As for whether he identifies with the characters, Jimmy laughs: "My wife would say I'm more Hyde than Jekyll! Some actors can distance themselves from the parts they play, but I fall into the category who use bits of themselves.

 

"To tell you the truth, I identify with Tom's love for his family, being away a lot of the time. But there are certain elements of me in Hyde as well. Even though Hyde is what we see as the modern personification of evil, there's an intelligence about his humour that I love – he's smart, and I think that's attractive.

 

"There are elements of Hyde that I would love to have in my life; you'd never dare to talk to people in the way he does or move in that way or even think you could possibly get away with some of the stuff that Hyde does – he reads people and situations brilliantly, and I love that."

 

He concludes: "This is a classic tale that people have been transfixed by for 100 years because they are fascinated by the idea of the alter ego, the suppressed dark side.

 

"Jekyll is epic in its scale but of course there is a very human story here as well and it's quite terrifying; about a man who is totally isolated, living away from his family, with a terrible dark secret.

 

"This leads to an incredible amount of tragedy and human pain and it's a question of finding a balance. The drama will only succeed if the audience believes in the characters and has empathy with them, and I think Steven has done that with his writing and although this is an ambitious, crazy project it is fundamentally a human story about love and loss.

 

"I've loved it. It's been a terrifying but incredible journey.

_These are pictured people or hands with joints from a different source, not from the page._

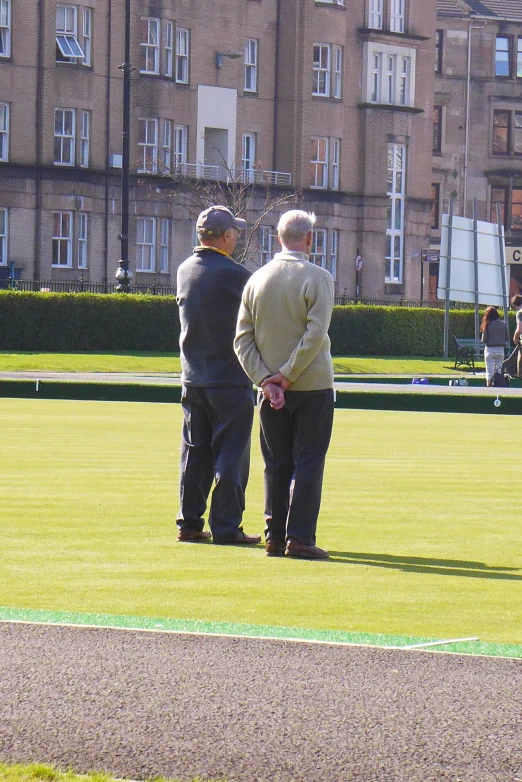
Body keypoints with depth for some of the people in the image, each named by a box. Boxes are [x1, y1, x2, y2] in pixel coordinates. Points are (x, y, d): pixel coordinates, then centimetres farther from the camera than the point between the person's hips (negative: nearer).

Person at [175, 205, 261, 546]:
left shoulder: (185, 271, 7)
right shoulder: (233, 274, -15)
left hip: (193, 378, 7)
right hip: (230, 378, -7)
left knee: (194, 452, 11)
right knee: (230, 454, -2)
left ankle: (190, 524, 13)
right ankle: (226, 527, -2)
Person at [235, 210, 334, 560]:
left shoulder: (257, 279, 6)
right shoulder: (318, 278, -8)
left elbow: (242, 338, 1)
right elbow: (315, 335, -17)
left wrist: (266, 379, -5)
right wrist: (288, 376, -12)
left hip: (270, 388, 4)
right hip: (312, 386, -4)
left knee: (276, 464, 10)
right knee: (308, 462, -2)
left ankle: (275, 536, 9)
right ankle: (299, 538, -8)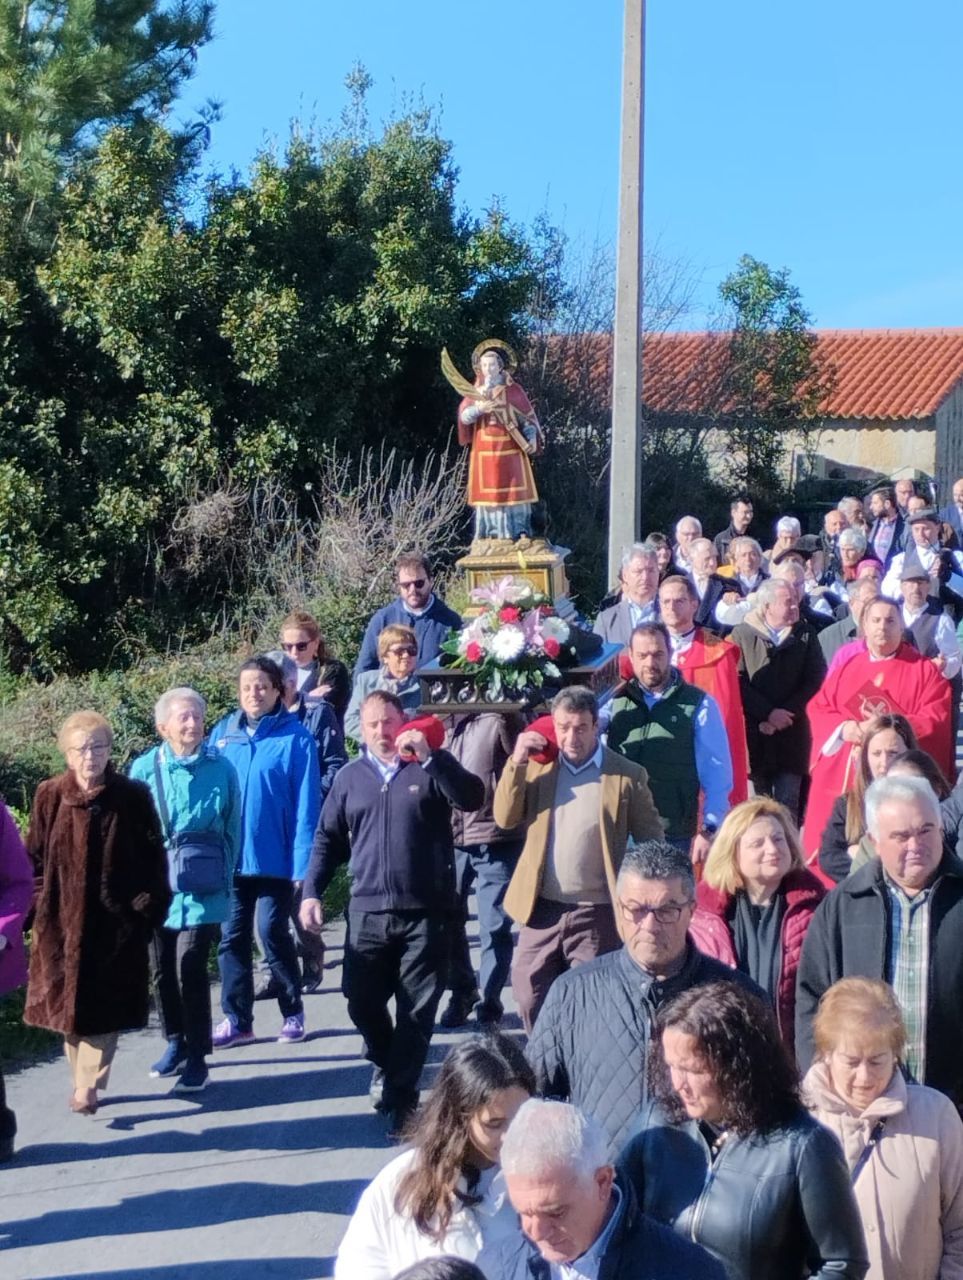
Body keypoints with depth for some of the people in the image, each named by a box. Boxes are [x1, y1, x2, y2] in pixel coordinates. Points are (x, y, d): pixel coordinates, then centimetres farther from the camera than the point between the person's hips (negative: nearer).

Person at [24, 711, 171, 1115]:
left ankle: (87, 1085, 1)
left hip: (116, 920, -2)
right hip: (61, 920, 2)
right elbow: (34, 857, 7)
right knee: (67, 1003, 9)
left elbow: (153, 857, -1)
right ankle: (84, 1080, 23)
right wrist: (41, 902, 1)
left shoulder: (133, 797, -4)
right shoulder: (49, 796, 1)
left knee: (103, 1007, -2)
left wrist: (148, 905, -5)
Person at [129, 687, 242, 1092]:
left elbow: (233, 829, 4)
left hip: (202, 888, -2)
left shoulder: (220, 768, -3)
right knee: (162, 969, 12)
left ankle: (196, 1057, 1)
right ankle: (176, 1043, 31)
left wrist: (225, 879, 5)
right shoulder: (145, 768, -2)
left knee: (190, 970, -9)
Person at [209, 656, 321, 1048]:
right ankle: (237, 1019, 20)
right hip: (229, 857, 4)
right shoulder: (223, 733, 3)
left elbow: (306, 805, -9)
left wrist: (302, 864, -12)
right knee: (232, 937, 9)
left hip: (275, 858, -4)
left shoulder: (295, 737, -9)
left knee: (273, 934, 3)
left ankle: (293, 1013, 21)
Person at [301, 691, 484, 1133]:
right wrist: (311, 891, 5)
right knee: (361, 1001, 6)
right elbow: (328, 839, 15)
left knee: (416, 1009, 1)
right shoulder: (350, 777, 11)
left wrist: (429, 755, -20)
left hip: (425, 912, -2)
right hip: (367, 911, 3)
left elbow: (473, 798, -14)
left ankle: (401, 1093, 14)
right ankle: (385, 1063, 35)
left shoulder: (429, 768, 3)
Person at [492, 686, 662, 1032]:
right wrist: (516, 763, -10)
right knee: (531, 999, 10)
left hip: (597, 913, -3)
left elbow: (651, 843, -1)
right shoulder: (537, 766, 6)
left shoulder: (627, 776, -4)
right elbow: (505, 819, 1)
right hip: (542, 909, 3)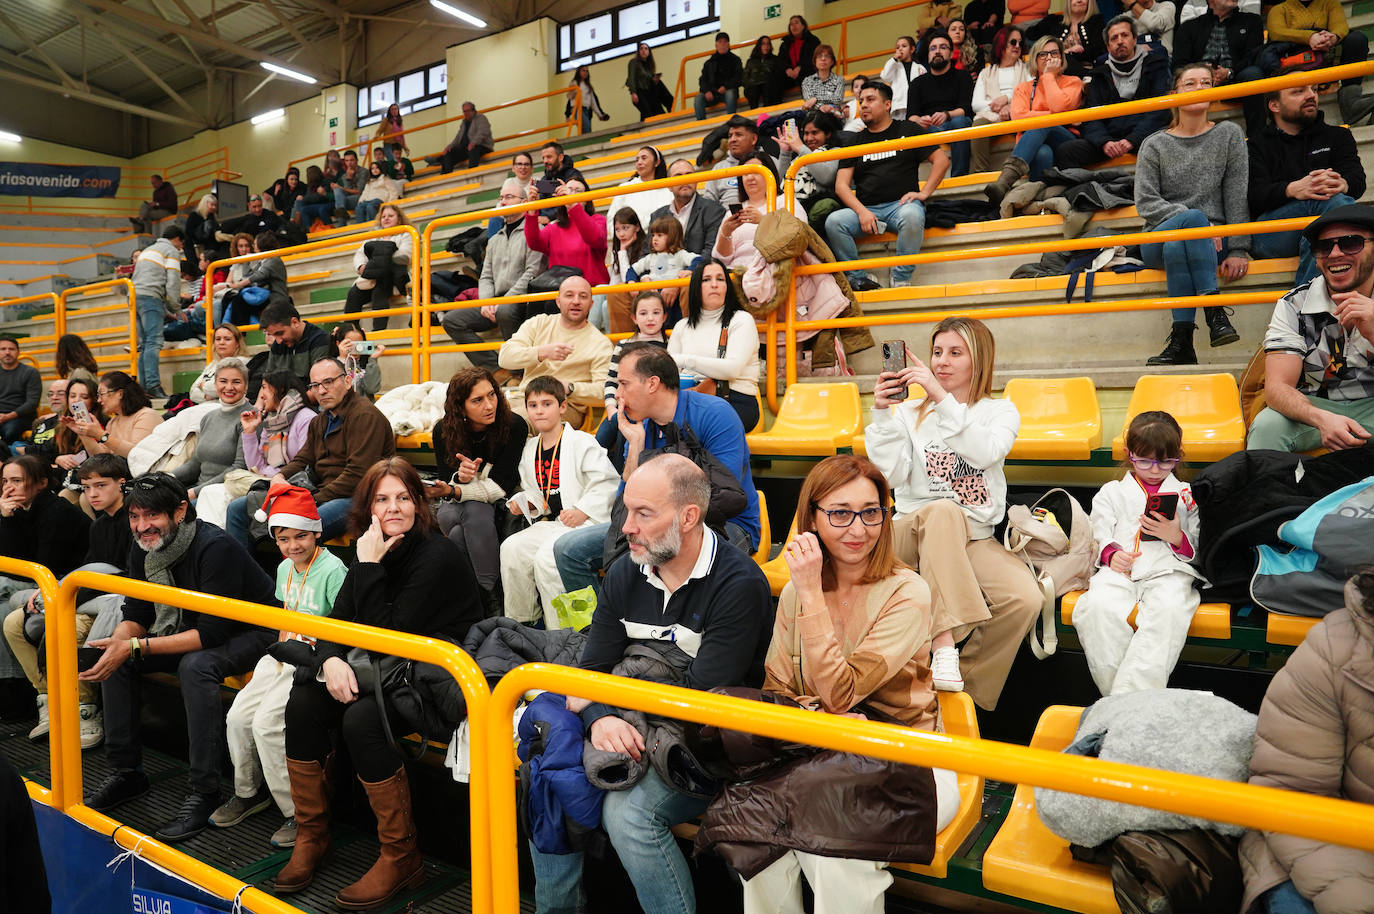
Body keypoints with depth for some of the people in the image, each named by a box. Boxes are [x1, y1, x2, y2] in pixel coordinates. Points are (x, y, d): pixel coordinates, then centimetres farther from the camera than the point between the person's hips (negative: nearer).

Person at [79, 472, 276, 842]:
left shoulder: (215, 548, -29)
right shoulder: (143, 552, -4)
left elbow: (212, 634, -31)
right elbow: (136, 615, 1)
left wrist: (136, 647, -32)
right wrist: (119, 640, -23)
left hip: (246, 633, -8)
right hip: (194, 629, 9)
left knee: (196, 665, -35)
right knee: (116, 659, -3)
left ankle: (204, 793, -25)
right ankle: (125, 771, 9)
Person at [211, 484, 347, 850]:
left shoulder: (333, 569, -16)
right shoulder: (285, 568, 10)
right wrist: (283, 640, 10)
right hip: (286, 655, 8)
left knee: (266, 722, -19)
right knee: (237, 717, -1)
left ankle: (301, 812, -5)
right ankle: (249, 792, 24)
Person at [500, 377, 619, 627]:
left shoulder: (581, 442, -6)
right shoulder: (530, 449, 17)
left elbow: (608, 481, -12)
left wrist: (582, 511, -19)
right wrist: (522, 501, 8)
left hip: (582, 523, -7)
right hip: (548, 523, 7)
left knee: (546, 556, -29)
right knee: (511, 548, -16)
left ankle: (559, 632, -15)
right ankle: (519, 622, 0)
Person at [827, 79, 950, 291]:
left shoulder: (907, 130, 16)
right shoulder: (855, 141, 20)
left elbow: (942, 159, 11)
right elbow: (841, 185, 8)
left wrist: (924, 193, -5)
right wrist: (862, 211, -10)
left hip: (901, 204, -2)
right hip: (865, 209, 2)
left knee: (912, 216, -37)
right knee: (833, 221, -27)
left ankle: (901, 280, -24)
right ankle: (858, 279, -16)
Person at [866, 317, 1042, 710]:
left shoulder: (1000, 412, 12)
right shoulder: (909, 412, 12)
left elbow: (985, 453, -13)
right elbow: (893, 475, -4)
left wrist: (942, 398, -18)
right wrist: (882, 415, -13)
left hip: (974, 539, 1)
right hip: (912, 534, -1)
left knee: (1026, 600, -26)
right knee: (943, 510, -37)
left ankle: (967, 695, -8)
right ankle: (944, 646, -39)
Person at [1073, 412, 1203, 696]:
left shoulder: (1187, 495, 24)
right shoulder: (1112, 492, 25)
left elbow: (1198, 550, 18)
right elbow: (1100, 535, 15)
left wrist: (1177, 537, -4)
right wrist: (1111, 554, -7)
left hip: (1169, 570, 0)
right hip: (1119, 570, 1)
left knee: (1169, 611, -35)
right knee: (1098, 606, -33)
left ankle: (1132, 698, -37)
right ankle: (1115, 697, -27)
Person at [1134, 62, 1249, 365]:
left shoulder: (1229, 134, 10)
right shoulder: (1154, 145, 8)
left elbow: (1237, 196, 3)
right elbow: (1145, 203, -4)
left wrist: (1239, 249, -7)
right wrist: (1197, 222, -17)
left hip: (1212, 239, 0)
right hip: (1157, 240, 0)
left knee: (1176, 246, -36)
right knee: (1191, 219, -36)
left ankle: (1181, 338, -40)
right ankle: (1214, 311, -39)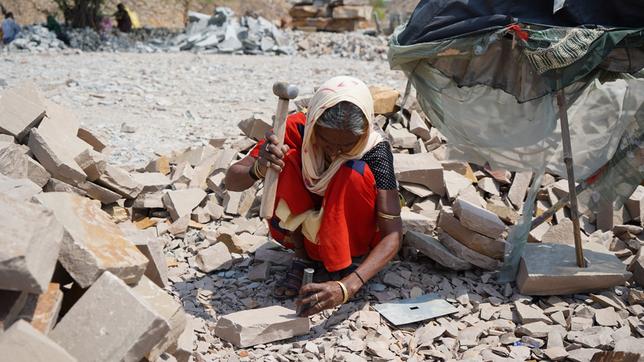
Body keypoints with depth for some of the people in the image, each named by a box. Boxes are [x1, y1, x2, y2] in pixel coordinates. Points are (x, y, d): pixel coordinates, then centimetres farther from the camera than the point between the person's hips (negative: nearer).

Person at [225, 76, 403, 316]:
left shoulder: (375, 150, -27)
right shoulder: (296, 129, -23)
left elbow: (393, 236, -32)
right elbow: (231, 181, -22)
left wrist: (347, 286, -48)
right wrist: (259, 169, -46)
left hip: (349, 235, -2)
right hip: (302, 230, 2)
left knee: (355, 172, -30)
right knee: (287, 160, -26)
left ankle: (341, 263, -15)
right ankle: (302, 257, -11)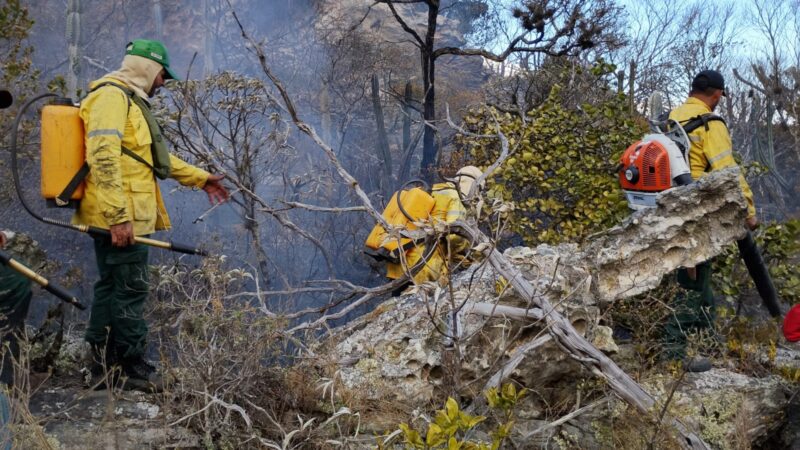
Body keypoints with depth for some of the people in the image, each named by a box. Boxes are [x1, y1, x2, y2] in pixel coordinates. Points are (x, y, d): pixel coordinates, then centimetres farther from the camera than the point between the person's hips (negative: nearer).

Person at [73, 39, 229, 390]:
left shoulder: (131, 101, 22)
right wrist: (119, 216, -27)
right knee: (131, 288, -5)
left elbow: (155, 156, 31)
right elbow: (103, 157, -23)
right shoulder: (111, 96, -12)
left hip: (123, 217, 11)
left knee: (112, 284, 15)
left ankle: (104, 359, 24)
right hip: (120, 218, -11)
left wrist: (200, 178, 33)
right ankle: (134, 365, 2)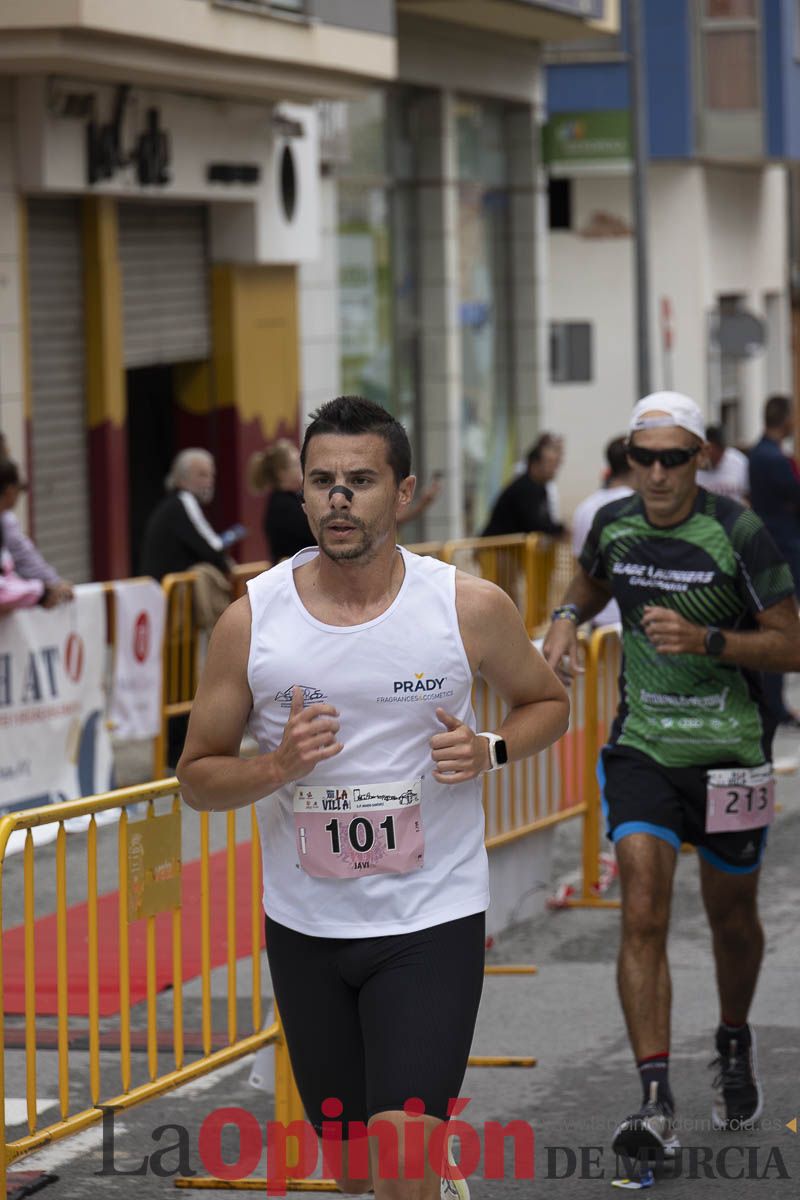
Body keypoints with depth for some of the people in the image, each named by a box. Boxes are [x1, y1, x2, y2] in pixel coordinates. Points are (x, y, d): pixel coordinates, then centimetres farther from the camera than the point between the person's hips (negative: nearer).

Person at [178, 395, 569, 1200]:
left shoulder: (469, 607, -7)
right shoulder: (251, 619, -5)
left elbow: (546, 702, 11)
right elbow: (197, 776, 2)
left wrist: (490, 751, -11)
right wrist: (276, 767, -18)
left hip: (431, 922, -2)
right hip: (305, 924, 3)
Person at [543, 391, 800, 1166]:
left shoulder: (736, 533, -15)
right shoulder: (613, 524, -2)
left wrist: (705, 640, -25)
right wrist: (565, 621, 0)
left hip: (729, 752, -2)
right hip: (641, 746, 2)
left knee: (731, 919, 14)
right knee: (643, 914, -12)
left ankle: (735, 1046, 43)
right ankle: (655, 1103, -14)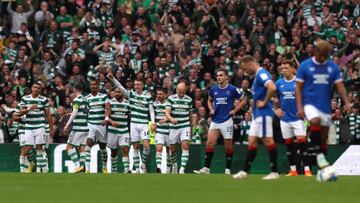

It's also been hard work – absolutely shattering. Fourteen weeks of playing two parts. But I'm not complaining as I have had the opportunity that any actor would kill for.

 

"I can't stress enough how much I have enjoyed working with Beryl and Hartswood, and with Denis, Michelle, Gina, Meera and all the cast. We've all really enjoyed it too – it's a great project with great people and I can't imagine a world in which I wouldn't want to do another series."